*УСЛОВИЕ ЗАДАЧИ*
Обнови строки всего материала: замени «scientific name» на «Latin name», остальное оставь без изменений. Изображения в ответ не включай.
------ ИСХОДНЫЙ МАТЕРИАЛ
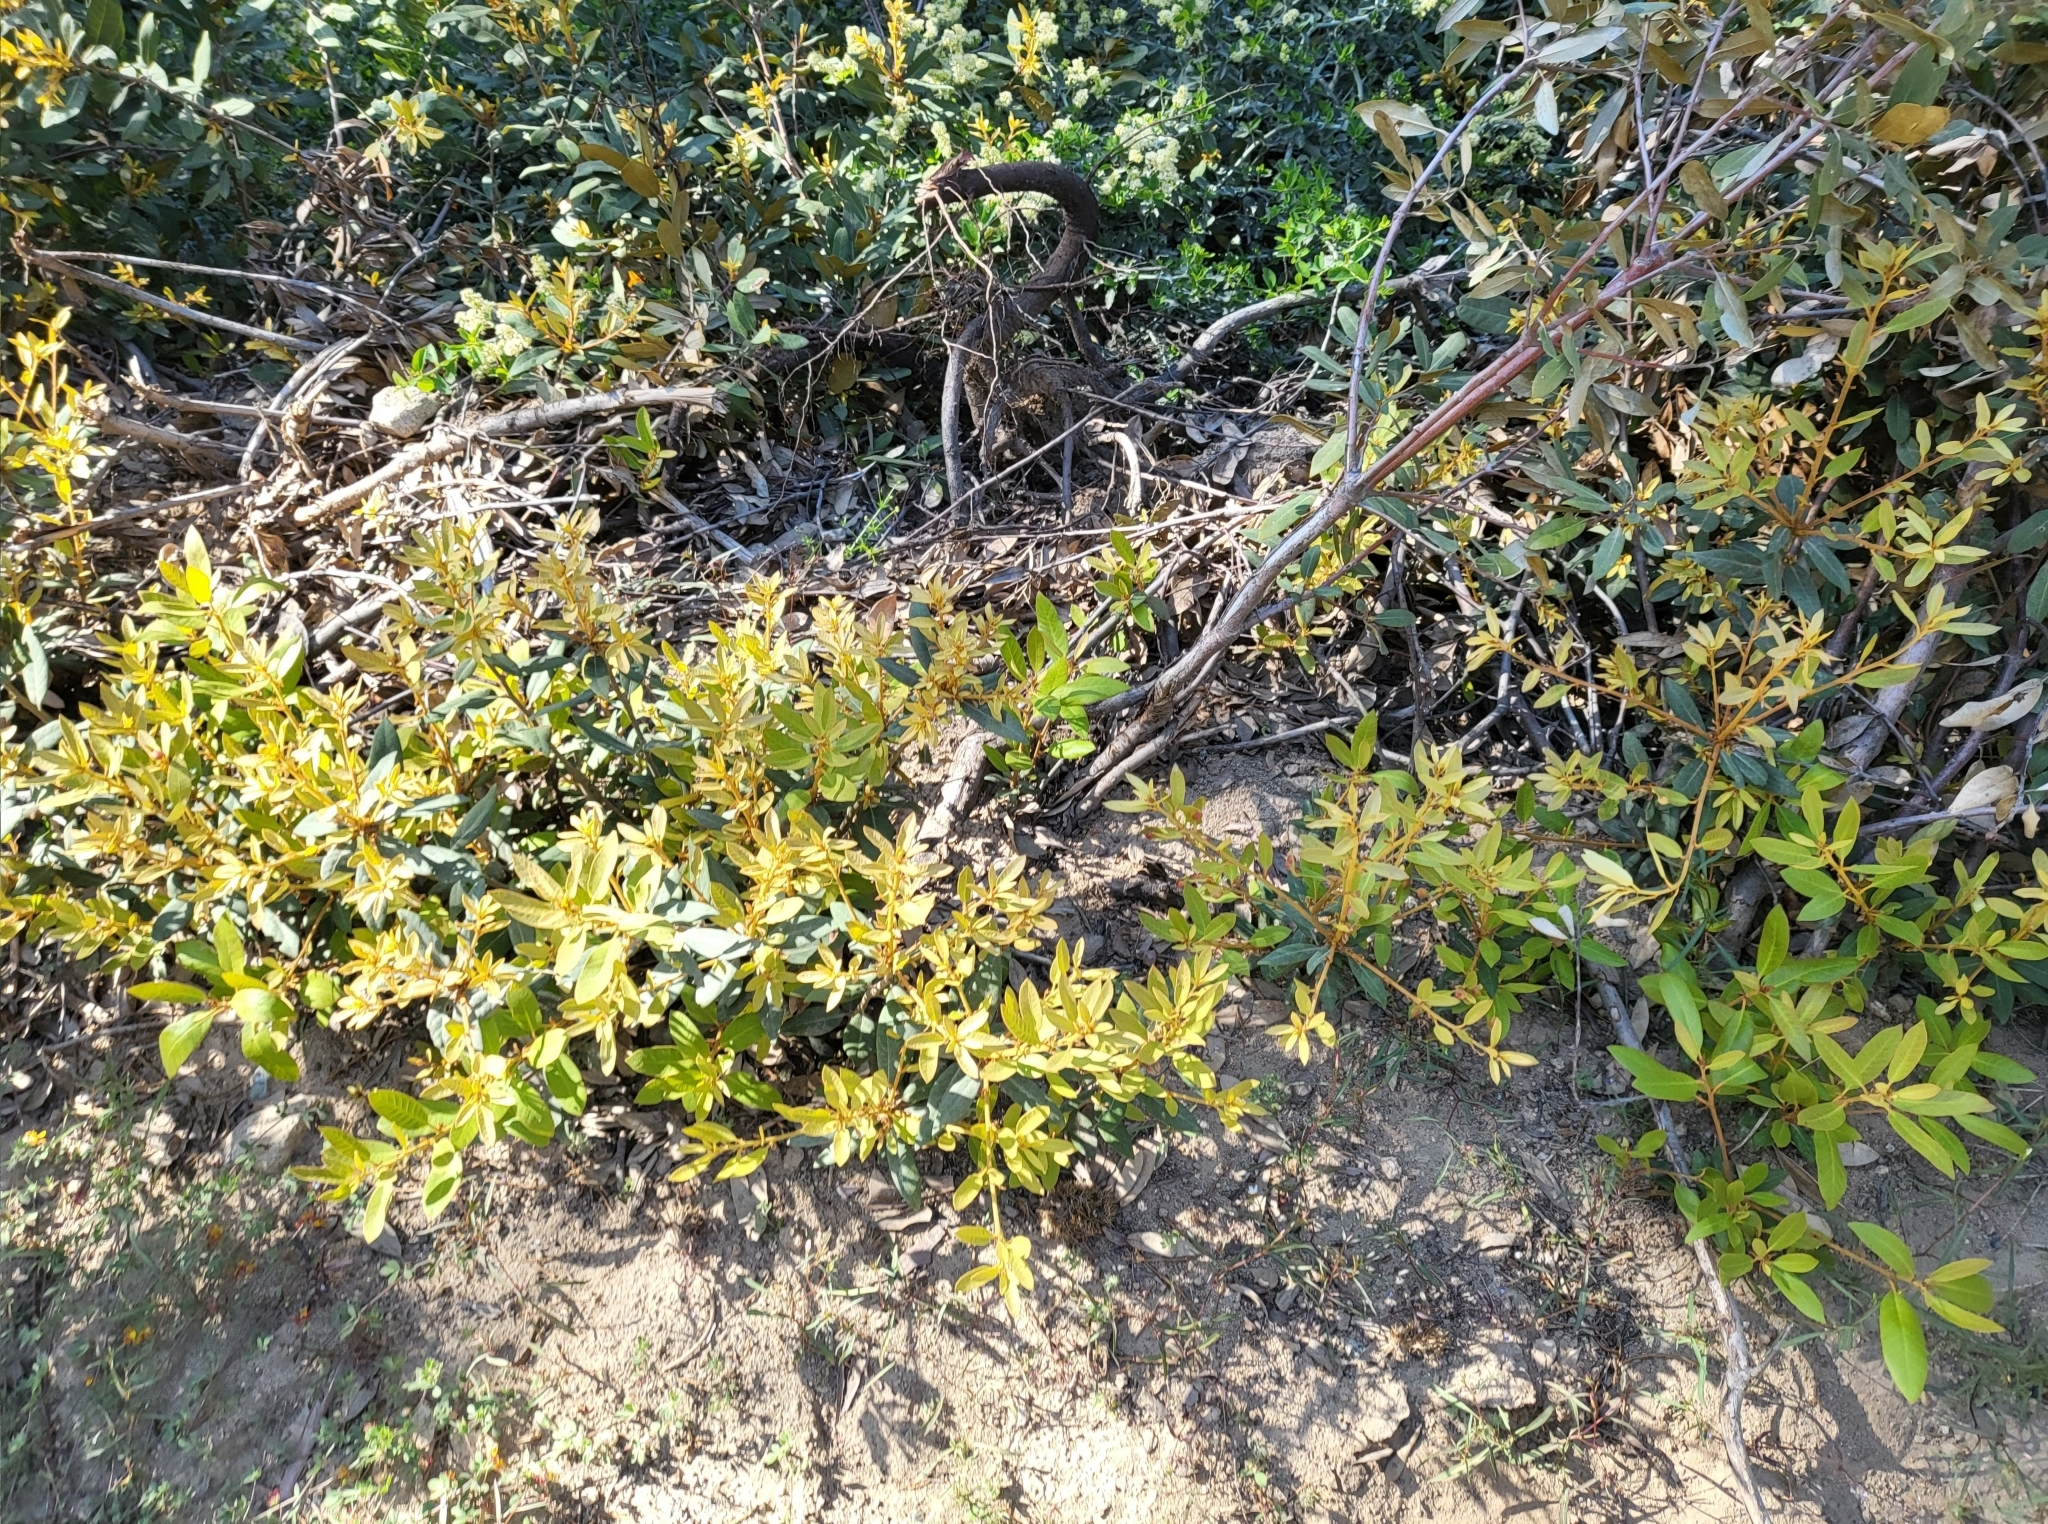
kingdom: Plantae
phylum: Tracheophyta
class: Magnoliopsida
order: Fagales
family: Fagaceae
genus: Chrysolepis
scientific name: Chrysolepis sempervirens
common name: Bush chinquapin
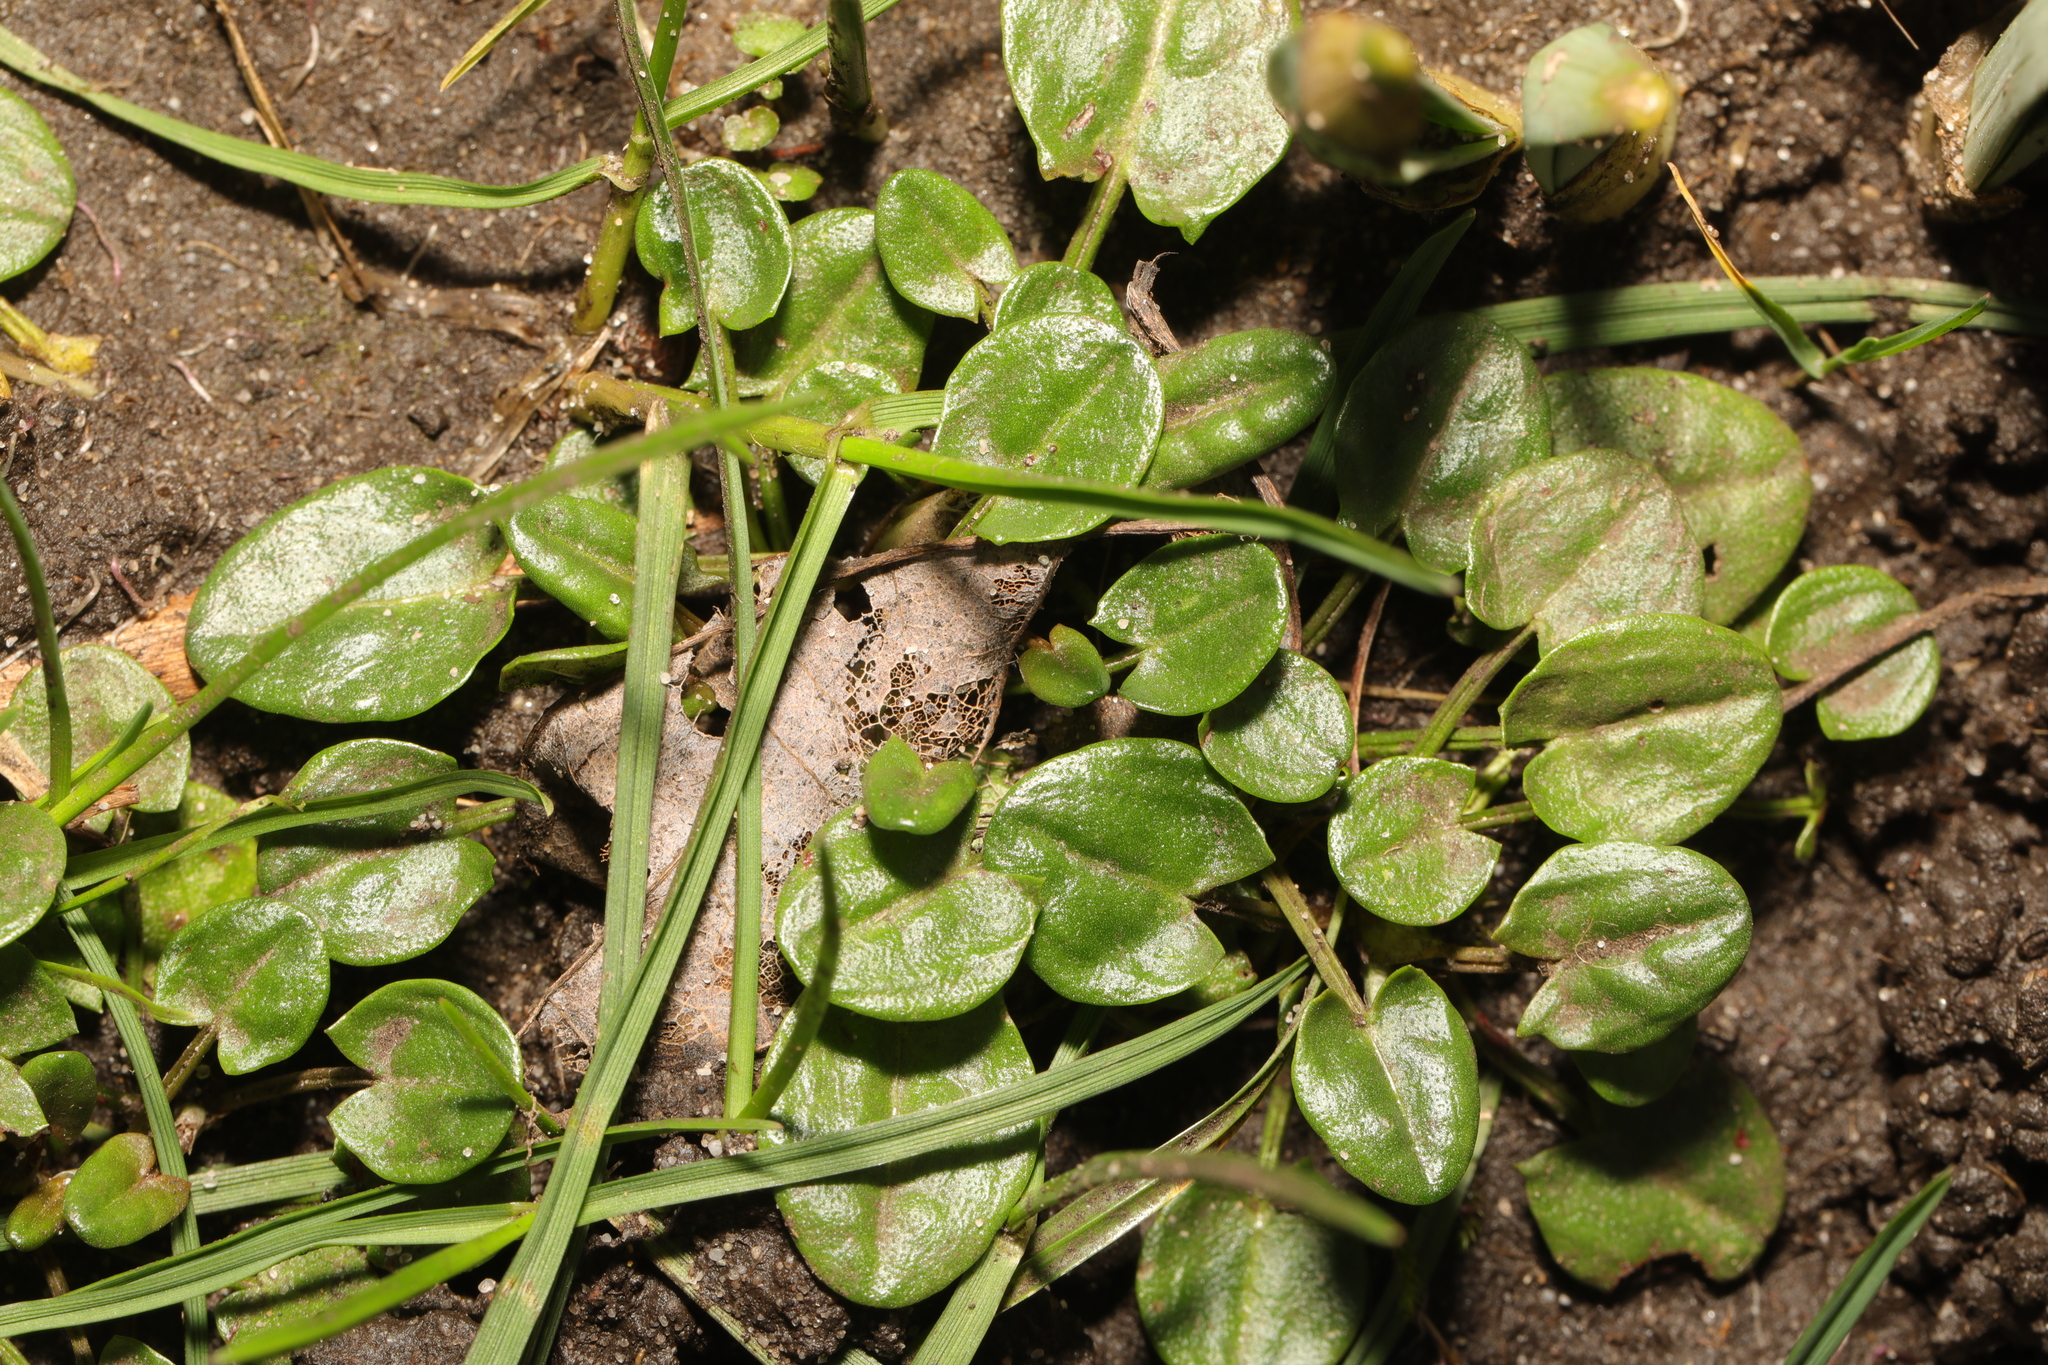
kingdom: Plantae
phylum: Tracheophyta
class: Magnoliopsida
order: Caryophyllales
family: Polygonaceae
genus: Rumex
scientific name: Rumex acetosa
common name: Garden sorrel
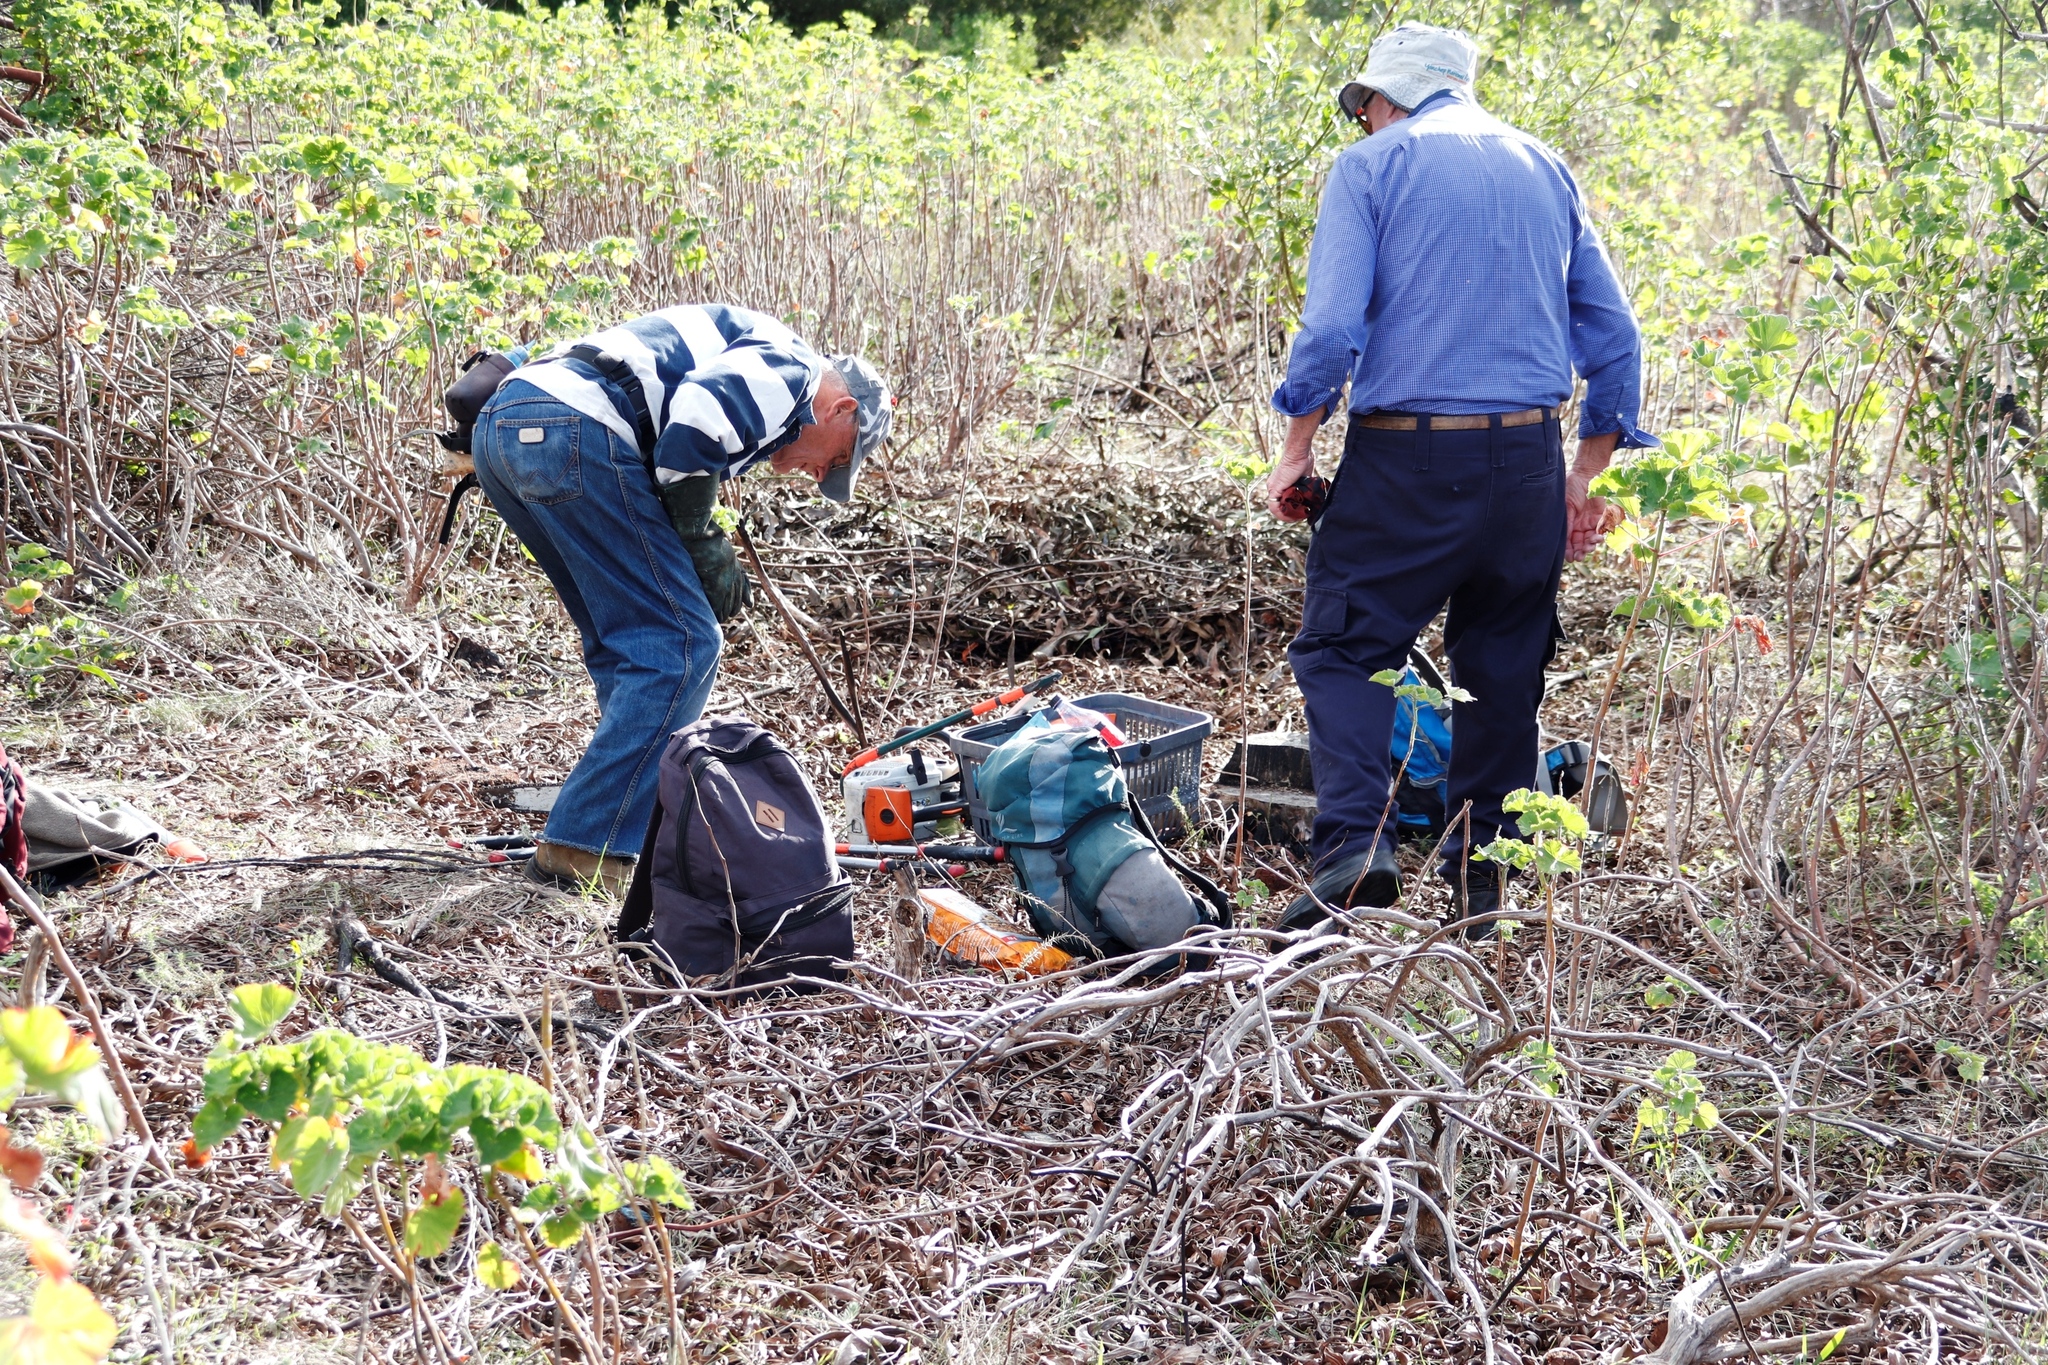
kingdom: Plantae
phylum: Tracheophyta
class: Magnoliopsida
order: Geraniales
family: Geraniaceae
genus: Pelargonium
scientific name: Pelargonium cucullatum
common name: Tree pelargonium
------------
*ОТВЕТ НИЖЕ*
kingdom: Plantae
phylum: Tracheophyta
class: Magnoliopsida
order: Fagales
family: Fagaceae
genus: Chrysolepis
Latin name: Chrysolepis sempervirens
common name: Bush chinquapin
kingdom: Plantae
phylum: Tracheophyta
class: Magnoliopsida
order: Caryophyllales
family: Polygonaceae
genus: Rumex
Latin name: Rumex acetosa
common name: Garden sorrel
kingdom: Plantae
phylum: Tracheophyta
class: Magnoliopsida
order: Geraniales
family: Geraniaceae
genus: Pelargonium
Latin name: Pelargonium cucullatum
common name: Tree pelargonium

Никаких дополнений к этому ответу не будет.